Peshawar: Pakistani authorities ordered "foolproof" security on Wednesday for journalists across the country a day after a suicide bomber attacked a press club in the northwestern city of Peshawar.
The attack on the club was the latest in a surge of militant strikes in Peshawar which began when the army went on the offensive against Pakistani Taliban militants in their South Waziristan stronghold on the Afghan border in October.
Reporters have been attacked and killed in Pakistan's ethnic Pashtun tribal regions along the Afghan border and elsewhere, but the Tuesday blast was the first on a reporters' club in a city.
The blast indicated a new trend in terrorist attacks and posed a serious threat, the Interior Ministry said.
"In order to avert such attacks in future, foolproof security arrangements for all press clubs ... and prominent media persons have to be ensured," the ministry said in an order to provincial interior departments.
A lone bomber wearing a suicide vest blew himself up at the gate of the club when a police guard tried to stop him from getting in, killing three people and wounding 17.

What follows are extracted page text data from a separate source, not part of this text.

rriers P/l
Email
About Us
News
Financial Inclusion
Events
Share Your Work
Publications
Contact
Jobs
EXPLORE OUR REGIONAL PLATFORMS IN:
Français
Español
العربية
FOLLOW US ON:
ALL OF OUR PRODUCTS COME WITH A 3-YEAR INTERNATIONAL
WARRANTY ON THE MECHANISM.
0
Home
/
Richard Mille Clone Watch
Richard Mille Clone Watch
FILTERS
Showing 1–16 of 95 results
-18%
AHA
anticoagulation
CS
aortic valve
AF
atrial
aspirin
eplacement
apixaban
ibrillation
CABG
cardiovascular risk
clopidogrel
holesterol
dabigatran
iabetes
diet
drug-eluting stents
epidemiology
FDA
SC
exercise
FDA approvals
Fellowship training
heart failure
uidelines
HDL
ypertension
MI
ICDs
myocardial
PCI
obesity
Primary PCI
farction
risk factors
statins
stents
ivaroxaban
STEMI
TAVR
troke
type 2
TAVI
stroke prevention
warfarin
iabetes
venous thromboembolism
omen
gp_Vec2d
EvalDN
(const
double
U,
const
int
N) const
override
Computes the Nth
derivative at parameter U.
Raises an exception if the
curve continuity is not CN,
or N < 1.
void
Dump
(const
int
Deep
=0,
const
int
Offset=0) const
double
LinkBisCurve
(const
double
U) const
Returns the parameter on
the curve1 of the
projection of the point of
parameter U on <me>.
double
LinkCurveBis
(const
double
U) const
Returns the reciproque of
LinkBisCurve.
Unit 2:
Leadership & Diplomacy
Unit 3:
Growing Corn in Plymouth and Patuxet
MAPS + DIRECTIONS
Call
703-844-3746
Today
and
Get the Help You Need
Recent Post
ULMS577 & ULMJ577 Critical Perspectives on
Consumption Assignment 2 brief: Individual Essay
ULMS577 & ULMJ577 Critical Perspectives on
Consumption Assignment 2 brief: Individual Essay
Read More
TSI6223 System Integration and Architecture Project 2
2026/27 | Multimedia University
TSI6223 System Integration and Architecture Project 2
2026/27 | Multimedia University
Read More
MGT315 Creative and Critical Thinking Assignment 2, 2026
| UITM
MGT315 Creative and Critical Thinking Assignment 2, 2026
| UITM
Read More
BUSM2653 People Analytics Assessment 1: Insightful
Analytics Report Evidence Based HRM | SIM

The club released closed-circuit television footage of the attack showing a man wearing a black jacket over a traditional loose tunic and baggy trousers talking to the guard as three other men stood nearby, just inside the club premises.
The club is a meeting place for journalists in the city, the gateway to the Khyber Pass and an ancient trading hub between South Asia's plains and the mountains of Afghanistan.
During the 1980s, the city was a hub for Islamist fighters, including Osama bin Laden, battling Soviet occupiers in nearby Afghanistan.